Der Gouverneursrat ist neben der jährlichen Generalkonferenz der IAEA Mitgliedstaaten eines der beiden politischen Entscheidungsgremien der IAEA. Der Gouverneursrat ist unter anderem für die Ernennung des IAEA Generaldirektors zuständig. Neben der Schweiz sind 34 weiteren Staaten im Gremium vertreten.

Die IAEA hat seit voriger Woche zwei Experten dauerhaft in Saporischja. Was können die diese vor Ort ausrichten?

Also die Präsenz ist natürlich sehr wichtig. Durch die Präsenz der IAEA haben wir eine unabhängige Lageeinschätzung durch unsere Mitarbeiter vor Ort. Sie liefern schnelle, unabhängige und präzise Informationen, damit können wir die Weltöffentlichkeit und entsprechend auch politische Instanzen unabhängig informieren.

Wie geht es dem Personal des Atomkraftwerks?

Man muss sich vorstellen, das Werk ist von russischen Soldaten besetzt.
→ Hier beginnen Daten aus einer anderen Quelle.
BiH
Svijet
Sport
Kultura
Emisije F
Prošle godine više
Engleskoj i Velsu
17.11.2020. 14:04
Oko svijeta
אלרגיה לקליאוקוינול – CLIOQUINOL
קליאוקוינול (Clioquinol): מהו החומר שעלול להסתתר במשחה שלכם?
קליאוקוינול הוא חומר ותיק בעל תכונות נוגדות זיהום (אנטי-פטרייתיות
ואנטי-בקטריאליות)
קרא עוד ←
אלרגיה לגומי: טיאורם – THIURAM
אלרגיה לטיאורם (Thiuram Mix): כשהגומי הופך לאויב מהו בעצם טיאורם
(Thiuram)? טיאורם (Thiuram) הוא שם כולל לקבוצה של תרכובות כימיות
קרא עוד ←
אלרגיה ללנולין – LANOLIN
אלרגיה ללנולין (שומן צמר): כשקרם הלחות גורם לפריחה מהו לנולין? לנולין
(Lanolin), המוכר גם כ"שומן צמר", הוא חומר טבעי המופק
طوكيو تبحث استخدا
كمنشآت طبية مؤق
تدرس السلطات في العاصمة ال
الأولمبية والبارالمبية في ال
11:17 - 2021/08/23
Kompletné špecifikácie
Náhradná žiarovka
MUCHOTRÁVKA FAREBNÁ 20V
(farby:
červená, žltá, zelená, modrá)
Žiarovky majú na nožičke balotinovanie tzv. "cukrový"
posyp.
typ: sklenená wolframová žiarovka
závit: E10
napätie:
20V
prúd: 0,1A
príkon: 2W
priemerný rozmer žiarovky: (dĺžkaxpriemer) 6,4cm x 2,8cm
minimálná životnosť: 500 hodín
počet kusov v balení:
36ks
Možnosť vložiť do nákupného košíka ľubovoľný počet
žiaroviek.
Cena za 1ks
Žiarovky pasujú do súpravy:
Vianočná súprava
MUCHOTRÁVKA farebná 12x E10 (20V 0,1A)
Es hat auch russische Experten in Saporischja, wir wissen nicht genau, was deren Funktion ist. Die Mitarbeiter wohnen auch in der Nähe des AKW, in der Stadt Enerhodar, diese selbst wird auch beschossen.

Die Leute sind unter einem enormen Stress und das ist sehr gefährlich, denn das macht sie anfällig für Fehler.

Die Mitarbeiter sind natürlich auch in ständiger Sorge um ihre Angehörigen. Weil die Stadt Enerhodar beschossen wird, gibt es auch Schwierigkeiten mit der Ablösung des Personals. Die Leute sind unter einem enormen Stress und das ist sehr gefährlich, denn das macht sie anfällig für Fehler.

Haben Sie im Gouverneursrat der IAEA je gedacht, dass sie mit diesem Szenario konfrontiert sein könnten?

Nein. Wir wussten alle, dass wir auch schwierige Fragen im Gouverneursrat diskutieren, zum Beispiel den Fall Iran. Niemand hätte sich aber vorgestellt, dass wir mit einer Konfliktsituation in einem Land mit einem grösseren Nuklearprogramm zu tun haben.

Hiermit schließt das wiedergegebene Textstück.